1. Lagrange Multipliers

Could use some help! I'm close but not quite able to see what I'm doing wrong.

Here's the setup:

f(x) = 2x1^2 - x2^2

subject to:
g1(x) = x1^2 - x2 - 9
g2(x) = -x1 + x2 +3

with xtau = {-2 -5}T

I found the gradient of f(xtau) to be {4x1 -2x2}T, which using xtau turns into {-8 10}.

I computed the gradients of g1(x) and g2(x) to be:
gradient g1(x) = {2x1 -1}T
gradient g2(x) = {-1 1}T

Correct so far?

From this, I get a bit confused when setting up the computation for the Lagrange multiplier (meaning I don't get an answer that matches one of the possible choices).

My understanding is that it should be:
gradient of f(x) + lambda1*gradient of g1(x) + lambda2*gradient of g2(x) = 0 matrix

In Matlab I enter the following:

b = [-8; 10];
A = [-4, 0; -1, 0];
x = A \ b; % to compute least squares

At this point, I get {-0.4 9.6}T which doesn't appear to be correct.

Any help in understanding what I'm doing wrong will be appreciated.

Thanks!

2. Originally Posted by dsprice
Could use some help!

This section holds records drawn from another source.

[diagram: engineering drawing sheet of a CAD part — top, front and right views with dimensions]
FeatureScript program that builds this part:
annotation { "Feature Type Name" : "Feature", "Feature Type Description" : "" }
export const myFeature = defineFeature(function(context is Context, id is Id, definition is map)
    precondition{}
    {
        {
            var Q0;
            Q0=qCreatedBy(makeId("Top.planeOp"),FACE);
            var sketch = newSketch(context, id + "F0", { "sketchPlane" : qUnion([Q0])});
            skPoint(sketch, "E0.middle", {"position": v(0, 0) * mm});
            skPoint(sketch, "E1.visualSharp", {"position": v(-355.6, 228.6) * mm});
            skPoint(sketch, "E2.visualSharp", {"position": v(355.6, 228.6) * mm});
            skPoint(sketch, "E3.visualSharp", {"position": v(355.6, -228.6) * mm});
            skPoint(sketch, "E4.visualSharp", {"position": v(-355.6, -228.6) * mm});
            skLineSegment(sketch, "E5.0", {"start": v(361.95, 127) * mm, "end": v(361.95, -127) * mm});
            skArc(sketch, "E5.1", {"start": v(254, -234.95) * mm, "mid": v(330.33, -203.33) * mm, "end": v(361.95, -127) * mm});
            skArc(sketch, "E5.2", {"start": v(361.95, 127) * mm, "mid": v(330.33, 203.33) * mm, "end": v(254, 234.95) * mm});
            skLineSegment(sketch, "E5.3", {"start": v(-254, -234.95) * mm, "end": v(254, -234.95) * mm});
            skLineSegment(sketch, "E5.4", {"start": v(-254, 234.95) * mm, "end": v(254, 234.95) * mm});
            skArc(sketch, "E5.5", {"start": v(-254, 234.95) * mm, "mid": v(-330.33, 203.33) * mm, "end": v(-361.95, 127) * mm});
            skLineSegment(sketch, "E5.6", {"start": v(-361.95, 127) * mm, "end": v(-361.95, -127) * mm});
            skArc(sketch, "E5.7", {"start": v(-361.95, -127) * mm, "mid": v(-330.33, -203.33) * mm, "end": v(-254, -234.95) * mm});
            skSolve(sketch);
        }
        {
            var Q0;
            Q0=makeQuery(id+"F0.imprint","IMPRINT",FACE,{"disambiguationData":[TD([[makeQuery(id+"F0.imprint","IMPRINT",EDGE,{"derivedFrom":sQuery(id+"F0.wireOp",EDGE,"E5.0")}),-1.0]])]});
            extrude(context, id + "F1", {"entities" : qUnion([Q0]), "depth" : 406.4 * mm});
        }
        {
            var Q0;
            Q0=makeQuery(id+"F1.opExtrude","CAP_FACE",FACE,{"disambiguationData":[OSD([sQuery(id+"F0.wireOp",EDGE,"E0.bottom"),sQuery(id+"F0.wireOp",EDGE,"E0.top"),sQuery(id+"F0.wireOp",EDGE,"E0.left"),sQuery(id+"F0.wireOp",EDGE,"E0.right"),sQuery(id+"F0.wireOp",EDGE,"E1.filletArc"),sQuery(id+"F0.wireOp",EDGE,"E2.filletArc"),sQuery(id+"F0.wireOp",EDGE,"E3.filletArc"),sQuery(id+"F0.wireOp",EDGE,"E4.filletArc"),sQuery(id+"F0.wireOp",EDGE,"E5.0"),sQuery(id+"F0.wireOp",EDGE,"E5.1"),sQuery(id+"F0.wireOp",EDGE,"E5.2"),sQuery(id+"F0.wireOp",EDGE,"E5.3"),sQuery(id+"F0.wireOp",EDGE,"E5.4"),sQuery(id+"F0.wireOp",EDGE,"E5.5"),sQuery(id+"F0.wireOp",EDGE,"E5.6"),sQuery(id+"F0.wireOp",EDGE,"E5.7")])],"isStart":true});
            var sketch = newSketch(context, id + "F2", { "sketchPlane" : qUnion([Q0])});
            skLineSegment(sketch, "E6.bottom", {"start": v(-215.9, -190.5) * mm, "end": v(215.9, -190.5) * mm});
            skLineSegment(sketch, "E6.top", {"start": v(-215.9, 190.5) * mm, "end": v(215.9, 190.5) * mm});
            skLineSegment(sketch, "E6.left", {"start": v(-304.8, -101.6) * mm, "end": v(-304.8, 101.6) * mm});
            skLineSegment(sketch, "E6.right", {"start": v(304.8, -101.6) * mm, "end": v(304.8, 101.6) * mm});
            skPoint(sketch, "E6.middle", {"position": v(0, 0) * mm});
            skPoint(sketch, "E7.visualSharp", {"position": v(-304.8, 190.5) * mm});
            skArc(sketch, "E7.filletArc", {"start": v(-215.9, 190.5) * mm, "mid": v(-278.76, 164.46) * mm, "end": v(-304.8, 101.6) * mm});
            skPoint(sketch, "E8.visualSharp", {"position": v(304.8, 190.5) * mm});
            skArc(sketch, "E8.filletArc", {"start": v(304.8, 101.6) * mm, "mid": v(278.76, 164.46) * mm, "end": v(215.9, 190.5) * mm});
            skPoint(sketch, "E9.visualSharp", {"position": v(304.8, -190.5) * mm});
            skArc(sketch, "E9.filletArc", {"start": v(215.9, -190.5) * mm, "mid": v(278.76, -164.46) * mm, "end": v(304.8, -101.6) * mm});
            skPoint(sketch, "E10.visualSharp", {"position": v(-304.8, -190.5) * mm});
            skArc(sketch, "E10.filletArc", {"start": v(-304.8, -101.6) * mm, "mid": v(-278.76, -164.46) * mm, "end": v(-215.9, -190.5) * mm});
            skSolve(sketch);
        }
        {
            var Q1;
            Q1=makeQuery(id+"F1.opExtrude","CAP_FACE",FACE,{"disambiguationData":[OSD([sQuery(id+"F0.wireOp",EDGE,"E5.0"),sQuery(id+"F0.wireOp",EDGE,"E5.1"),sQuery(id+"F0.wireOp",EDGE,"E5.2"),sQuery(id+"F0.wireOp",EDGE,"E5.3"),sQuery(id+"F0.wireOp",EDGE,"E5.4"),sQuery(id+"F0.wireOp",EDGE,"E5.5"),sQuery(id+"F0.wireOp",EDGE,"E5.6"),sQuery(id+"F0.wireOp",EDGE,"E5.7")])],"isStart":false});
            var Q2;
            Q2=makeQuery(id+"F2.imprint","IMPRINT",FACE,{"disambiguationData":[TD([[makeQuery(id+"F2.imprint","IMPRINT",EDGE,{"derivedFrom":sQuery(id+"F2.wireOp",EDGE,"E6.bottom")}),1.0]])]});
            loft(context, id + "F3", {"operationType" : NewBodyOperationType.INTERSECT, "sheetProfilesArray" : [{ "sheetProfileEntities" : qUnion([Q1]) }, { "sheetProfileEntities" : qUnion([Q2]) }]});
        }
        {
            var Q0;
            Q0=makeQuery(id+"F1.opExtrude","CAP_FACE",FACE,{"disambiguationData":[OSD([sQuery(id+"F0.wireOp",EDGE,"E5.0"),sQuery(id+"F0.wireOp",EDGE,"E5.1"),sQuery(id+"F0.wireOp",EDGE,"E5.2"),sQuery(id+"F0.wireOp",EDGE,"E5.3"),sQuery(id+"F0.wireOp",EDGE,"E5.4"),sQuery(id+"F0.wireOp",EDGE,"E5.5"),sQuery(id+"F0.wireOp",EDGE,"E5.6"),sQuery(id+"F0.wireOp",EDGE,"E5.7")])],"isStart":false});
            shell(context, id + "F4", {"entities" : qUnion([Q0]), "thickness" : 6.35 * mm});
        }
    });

I'm close but not quite able to see what I'm doing wrong.

Here's the setup:

f(x) = 2x1^2 - x2^2

subject to:
g1(x) = x1^2 - x2 - 9
g2(x) = -x1 + x2 +3
Ok up to here, we have a constrained non-linear optimisation problem.

But what is all of this:

with xtau = {-2 -5}T

I found the gradient of f(xtau) to be {4x1 -2x2}T, which using xtau turns into {-8 10}.

I computed the gradients of g1(x) and g2(x) to be:
gradient g1(x) = {2x1 -1}T
gradient g2(x) = {-1 1}T

Correct so far?

From this, I get a bit confused when setting up the computation for the Lagrange multiplier (meaning I don't get an answer that matches one of the possible choices).

My understanding is that it should be:
gradient of f(x) + lambda1*gradient of g1(x) + lambda2*gradient of g2(x) = 0 matrix

In Matlab I enter the following:

b = [-8; 10];
A = [-4, 0; -1, 0];
x = A \ b; % to compute least squares

At this point, I get {-0.4 9.6}T which doesn't appear to be correct.

Any help in understanding what I'm doing wrong will be appreciated.

Thanks!
where is the Lagrangian, what does xtau represent and what is T?

CB

3. Sorry. I need to learn how to enter equations in normal format.

xtau is x with tau as the superscript. xtau is the candidate solution for the optimization problem. T should also be a superscript. T is the transform of the matrix shown as I didn't know how to represent it as a one column vector.

Okay, so the gradient of f(xtau) is a one column vector of df/dx1 and df/dx2. This translates into 4x1 and -2x2. At xtau, this computes to a one column vector of -8 and 10. The gradient of g1(x) should be a one column vector of 2x1 and -1, and the gradient of g2(x) should be a one column vector of -1 and 1. Hopefully right so far.

If I understand the computation of the Lagrange multipliers at xtau correctly, then the gradient of f(xtau) + lambda1*(gradient of g1(xtau)) + lambda2*(gradient of g2(xtau)) should be set to the 0 vector. At this point, the problem becomes one of solving for lambda1 and lambda2.

Ah! I just figured out what I did wrong! In setting up the equation, instead of using the gradient of f(xtau), I used xtau directly! Now I get one of the 8 possible solutions and am comfortable that I now have it right.

Thanks! This did help to walk through it as I've been racking my brains out for several days trying to figure out what was wrong.